One thing that you have to notice in the above table is the column “Area between 0 and z-score” is nothing but one-half of the confidence level (0.4750 in our case). But suppose we have a confidence level which is not provided in the above table, then you need to divide the confidence level by 2 and look up the area in the inside part of the Z-table and then look up the corresponding z-score outside.

In our case, if we divide the confidence level by 2 then it will be 0.4750. So if you look it up in the below table and add the row value and column value for “z” corresponding to 0.4750 then it comes to 1.96

So, our critical value on the right tail of the curve will be 1.96 and on the left tail or low end of the curve which is below the average will be -1.96

Rejection Region

The reason why these critical values are so important is because it separates the area in red from the middle of the curve. The area in red is called the rejection region.

The reason it is called a rejection region is, in the next step we will perform a test which will give a z-value for our sample. If that sample z-value falls in any of the rejection regions(areas in red), that means we can reject our Null Hypothesis. Now, let’s move on to step-4.

4. Find the test statistic

This means that we are going to find the z-value for the sample.

z-value = (x-bar — μ) ÷ ( σ÷ √[n])

where x-bar = average of the sample = 105

μ = average of the population = 100

σ = standard deviation of sample = 15

n = sample size = 75

z-value = (105–100)÷(15÷√7.5) = 2.89

This value 2.89 is called the test statistic.

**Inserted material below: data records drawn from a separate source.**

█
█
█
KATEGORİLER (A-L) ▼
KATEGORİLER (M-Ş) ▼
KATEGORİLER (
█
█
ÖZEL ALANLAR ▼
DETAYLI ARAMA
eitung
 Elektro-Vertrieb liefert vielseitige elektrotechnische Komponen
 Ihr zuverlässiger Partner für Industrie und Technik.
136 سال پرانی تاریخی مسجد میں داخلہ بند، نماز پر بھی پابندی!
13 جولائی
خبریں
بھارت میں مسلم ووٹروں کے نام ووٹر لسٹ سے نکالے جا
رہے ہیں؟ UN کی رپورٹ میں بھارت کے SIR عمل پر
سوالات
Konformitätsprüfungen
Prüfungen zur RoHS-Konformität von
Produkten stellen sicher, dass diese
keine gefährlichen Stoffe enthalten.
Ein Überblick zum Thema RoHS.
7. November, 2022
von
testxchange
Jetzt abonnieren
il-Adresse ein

This takes us to our last step.

5. Draw a conclusion

So, if you look at the curve, the value of 2.89 will definitely lie on the red area towards the right of the curve because the critical value of 1.96 is less than 2.89. As the value lies in the rejection region, we could reject the Null hypothesis.

Conclusion:

Reject H0: which is μ = 100

Accept H1: which is μ ≠ 100

So, as per the problem statement, there is enough evidence to suggest that the average height has changed because we are able to accept the alternate hypothesis which says that the average height is not equal to 100.